If you apply for Debt Counselling your first response will be a sense of relief. Your stress levels will reduce and shortly the feeling of despair and hopelessness will be replaced with optimism. You will be able to apply your mental energies to constructive activities, and your mind will no longer be pre-occupied with thinking about your debt. You will have more time to devote to your family and to work.
It is however important to realise that the Debt Counselling process will have its own demands, which will require some changes. A budget will be drawn up for you – which might require you to adjust your lifestyle. This is however a small price to pay if you remember your goal is to be able tocontrol your debt – instead of the debt controlling you. It is very important that you stick to the plan.
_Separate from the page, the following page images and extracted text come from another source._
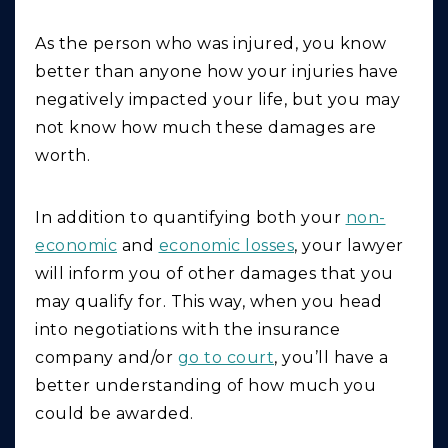
As the person who was injured, you know
better than anyone how your injuries have
negatively impacted your life, but you may
not know how much these damages are
worth.
In addition to quantifying both your
non-
economic
and
economic losses
, your lawyer
will inform you of other damages that you
may qualify for. This way, when you head
into negotiations with the insurance
company and/or
go to court
, you’ll have a
better understanding of how much you
could be awarded.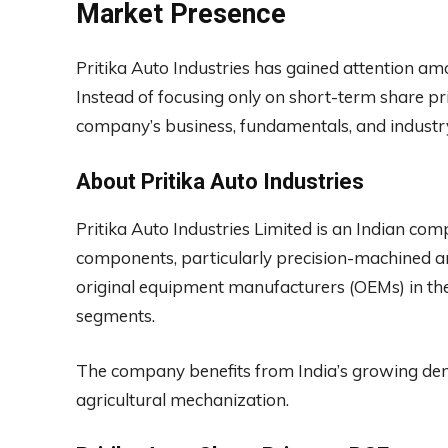
Market Presence
Pritika Auto Industries has gained attention am
Instead of focusing only on short-term share pr
company’s business, fundamentals, and industry
About Pritika Auto Industries
Pritika Auto Industries Limited is an Indian c
components, particularly precision-machined a
original equipment manufacturers (OEMs) in the
segments.
The company benefits from India’s growing dem
agricultural mechanization.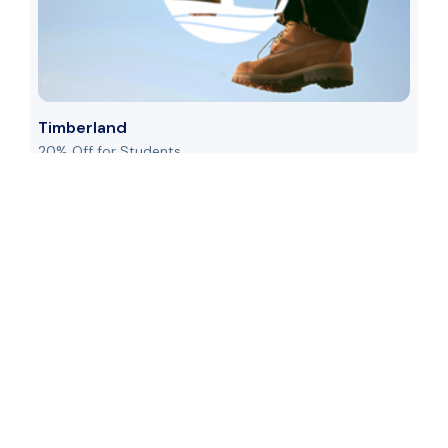
Timberland
20% Off for Students
US
See Details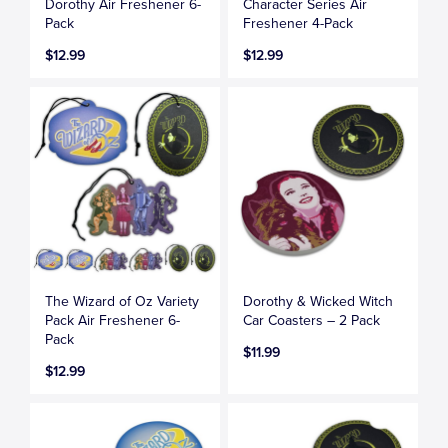
Dorothy Air Freshener 6-
Character Series Air
Pack
Freshener 4-Pack
$12.99
$12.99
The Wizard of Oz Variety
Dorothy & Wicked Witch
Pack Air Freshener 6-
Car Coasters – 2 Pack
Pack
$11.99
$12.99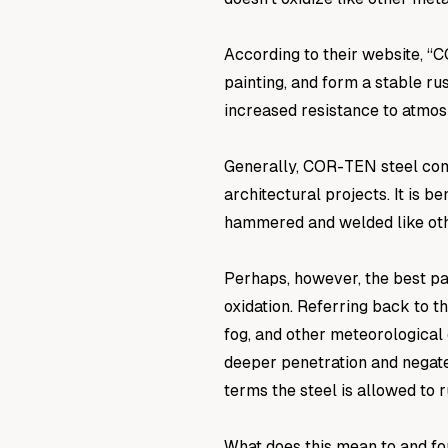
According to their website, “
painting, and form a stable ru
increased resistance to atmos
Generally, COR-TEN steel com
architectural projects. It is 
hammered and welded like oth
Perhaps, however, the best pa
oxidation. Referring back to t
fog, and other meteorological 
deeper penetration and negate
terms the steel is allowed to r
What does this mean to and fo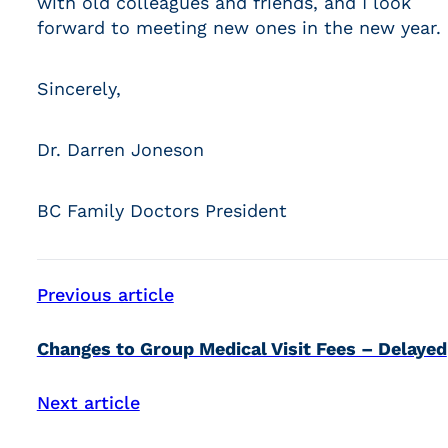
with old colleagues and friends, and I look
forward to meeting new ones in the new year.
Sincerely,
Dr. Darren Joneson
BC Family Doctors President
Previous article
Changes to Group Medical Visit Fees – Delayed
Next article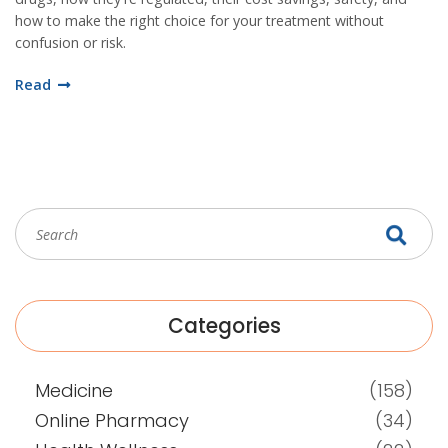
how to make the right choice for your treatment without
confusion or risk.
Read
Categories
Medicine
(158)
Online Pharmacy
(34)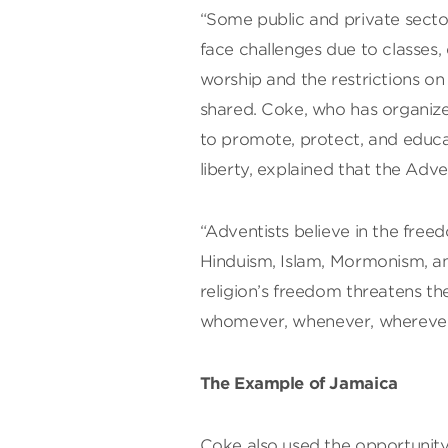
“Some public and private secto
face challenges due to classes
worship and the restrictions on 
shared. Coke, who has organiz
to promote, protect, and educa
liberty, explained that the Adve
“Adventists believe in the freed
Hinduism, Islam, Mormonism, a
religion’s freedom threatens t
whomever, whenever, wherever,
The Example of Jamaica
Coke also used the opportunit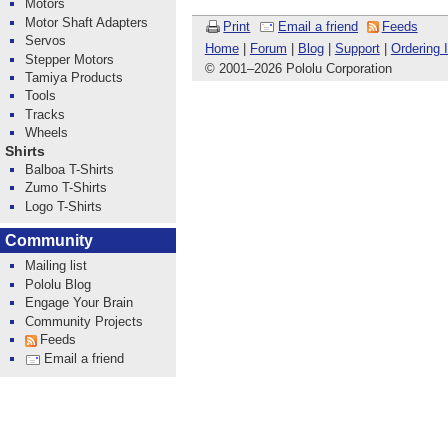
Motors
Motor Shaft Adapters
Print
Email a friend
Feeds
Servos
Home
|
Forum
|
Blog
|
Support
|
Ordering 
Stepper Motors
© 2001
–
2026 Pololu Corporation
Tamiya Products
Tools
Tracks
Wheels
Shirts
Balboa T-Shirts
Zumo T-Shirts
Logo T-Shirts
Community
Mailing list
Pololu Blog
Engage Your Brain
Community Projects
Feeds
Email a friend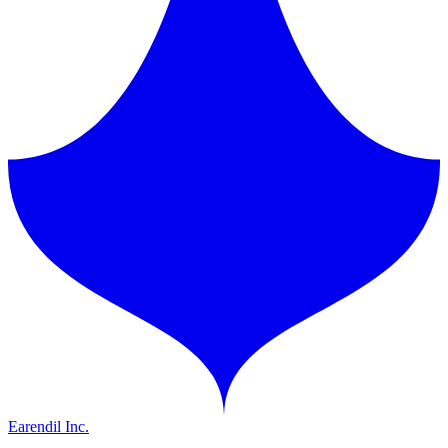
Earendil Inc.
The Debt Counselling Process (also called Debt Review)


Step 1: Application
Debt Review Application – is required in terms of Section 86 of the National Credit Act (NCA). The aim is to assist you in restructuring your debt repayments, within your current and future financial means. This will enable you to repay your debt or to reach a point where normal debt repayments can be resumed.
Payments towards your Debt Review, will commence at the first pay day after your application. All payments are made through an authorised “Payment Distribution Agency “(PDA).
Step 2: Affordability
The purpose of the Affordability Assessment is to:
  1. a)Determine if you are over-indebted in terms of Section 86(6) of the NCA.
  2. b)Review your debt for possible reckless credit by the Credit Provider which resulted in you becoming over-indebted.
  3. c)Review your budget to set up a realistic budget.
  4. d)Determine how much you have available to repay debt. This is called the; “Affordability Amount. “
Step 3: Notification
All your Credit Providers are notified of your Application, and your Debt Review information is updated by them with the latest balances etc.
Step 4: Restructure Rules
Credit Providers have agreed to voluntarily restructure rules to reduce cost and rates. The first aim is to use the Affordability Amount, and to reduce cost and interest rate(s) to a point where the repayment plan is implemented in pre-determined times. If this is impossible, more funds could be made available from your budget. Where voluntary Restructured Rules cannot be used, your Repayment Plan needs to be referred to a Magistrate.
Step 5: Credit provider Acceptance and Referral to Magistrate’s
If the repayment plan can be implemented within the Voluntary Restructured” Rules, Credit Providers will provide an Acceptance Note. The Acceptance Note, as well as the Repayment Plan for all other debt, will be referred to a Magistrate’s Court, in order to obtain a “Court Order”.
Step 6: Rehabilitation
If the voluntary Restructured Rules are applied, the aim is to repay all unsecured debts in 60 months or less. Once the unsecured debt is repaid, you probably will be able to resume normal repayments on your home and vehicle, and this is called the – point of rehabilitation – where you can exit the Debt Review.
If the Voluntary Restructured Rules cannot be applied, a Responsible Debt Repayment Plan will be referred to the Magistrate’s Court for acceptance. Rehabilitation in this case is – the point when all debt has been repaid – or when normal debt repayments can resume.